On this day of commemoration, Lincoln still asks of each of us, as clearly as he did of those who heard his words a century ago, to give that increased devotion to the cause for which soldiers in all our wars have given the last full measure of devotion. Our answer, the only worthy one we can render to the memory of the great emancipator, is ever to defend, protect and pass on unblemished, to coming generations the heritage - the trust - that Abraham Lincoln, and all the ghostly legions of patriots of the past, with unflinching faith in their God, have bequeathed to us - a nation free, with liberty, dignity, and justice for all."

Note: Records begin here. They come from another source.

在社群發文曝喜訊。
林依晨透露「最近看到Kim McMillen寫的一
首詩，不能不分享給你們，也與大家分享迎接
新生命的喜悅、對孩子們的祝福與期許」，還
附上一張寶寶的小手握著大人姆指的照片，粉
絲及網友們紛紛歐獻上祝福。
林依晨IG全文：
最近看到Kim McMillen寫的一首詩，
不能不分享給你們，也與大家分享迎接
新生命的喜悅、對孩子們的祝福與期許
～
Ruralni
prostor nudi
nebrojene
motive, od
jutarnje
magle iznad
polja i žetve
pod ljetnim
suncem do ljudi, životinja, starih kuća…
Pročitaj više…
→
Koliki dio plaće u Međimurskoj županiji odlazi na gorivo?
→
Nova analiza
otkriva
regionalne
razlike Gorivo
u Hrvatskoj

I'd just add for those interested in more about Lincoln's oratory, Ronald C. White Jr. has written two very good books (in addition to his excellent biography of Lincoln) that focus on Lincoln's rhetorical skills: "Lincoln's Greatest Speech: The Second Inaugural" and "The Eloquent President: A Portrait of Lincoln Through His Words."   

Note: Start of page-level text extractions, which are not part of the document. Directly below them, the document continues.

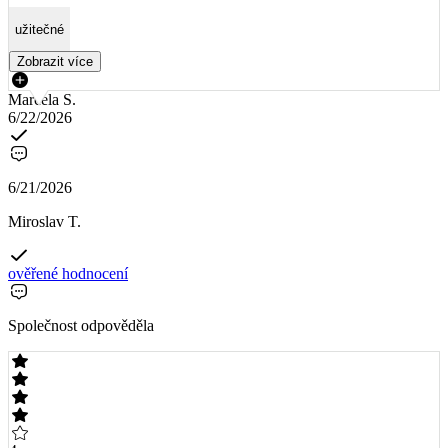
užitečné
Zobrazit více
Marcela S.
6/22/2026
6/21/2026
Miroslav T.
ověřené hodnocení
Společnost odpověděla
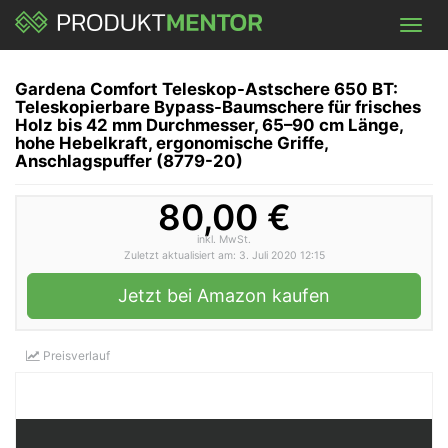
Skip
Toggl
to
navig
main
content
Gardena Comfort Teleskop-Astschere 650 BT:
Teleskopierbare Bypass-Baumschere für frisches
Holz bis 42 mm Durchmesser, 65–90 cm Länge,
hohe Hebelkraft, ergonomische Griffe,
Anschlagspuffer (8779-20)
80,00 €
inkl. MwSt.
Zuletzt aktualisiert am: 3. Juli 2020 12:15
Jetzt bei Amazon kaufen
Preisverlauf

The NYT's Disunion feature this morning is about "The Other Gettysburg Address," the day's main oration, delivered at great length and after much preparation by Edward Everett.


The rest, as they say, is history. Some prescient observers sensed the power of Lincoln’s achievement immediately. Everett was among them. The next day, he wrote to Lincoln: “I should be glad, if I could flatter myself, that I came as near to the central idea of the occasion in two hours, as you did in two minutes.” Lincoln replied gracefully.

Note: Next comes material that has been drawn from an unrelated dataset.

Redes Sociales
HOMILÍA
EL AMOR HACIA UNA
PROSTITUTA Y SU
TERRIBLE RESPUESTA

Thanks for this post, Joe. There is another quote from O'Donnell on the same page which is spectacular. Talking about the words of LIncoln and Augustine,  O'Donnell writes: "They can still sneak up on the unwary and overwhelm them with insights so persuasive and so beautifully expressed as to seem to defeat all debate. And even if the persuastion is resisted, the persuasivenss and the beauty remain undeniable. Accomplishment like that transcends its moment, is rewritten regularly, and persists because of its ability to remake itself." Lincoln, Augustine and Kennedy were deeply flawed men. Yet their ability to express themselves, along with our need for heroes/saints, makes us want to idolize them and give them immortality. It is far from certain that the savage Civil War was necessary, and quite dubious that a man who told us we could kill Christians and that babies would go to hell was in the right frame of mind. JFK had serious character defects. 

It is heresy to criticize them. Yet all three are idolized beyond credibility. The need for heroes overrules veracity. It is this kiind of thinking that gets us into wars like Iraq. The reason it took the Boston Globe and the courts to persuade Catholics that there was a serious pedophilia problem among the clergy. 

A note on O'Donnell and Catholic scholars. They loved his work on the Confessions which made it easy to teach in their courses and write about in their books.  But in his monumental work, "Augustine" they ran for cover as if candy was taken away from them. Too lazy to decipher a brilliantly original work and give up long held beliefs. . 

Bill, thanks for updating us as to these men's character flaws. Could you please tell me the flaws of the following historical figures?

  • Hamilcar Barca
  • Æthelred the Unready
  • Jim Henson
  • Louis Blériot
  • Orville Redenbacher
  • Anne of Cleves
  • Robin Gibb

It's good to have an expert on hand.


Nemo dat quod not habet. Or if you prefer: ex nihilo nihil fit. 

Thanks so much for being solicitious to learn.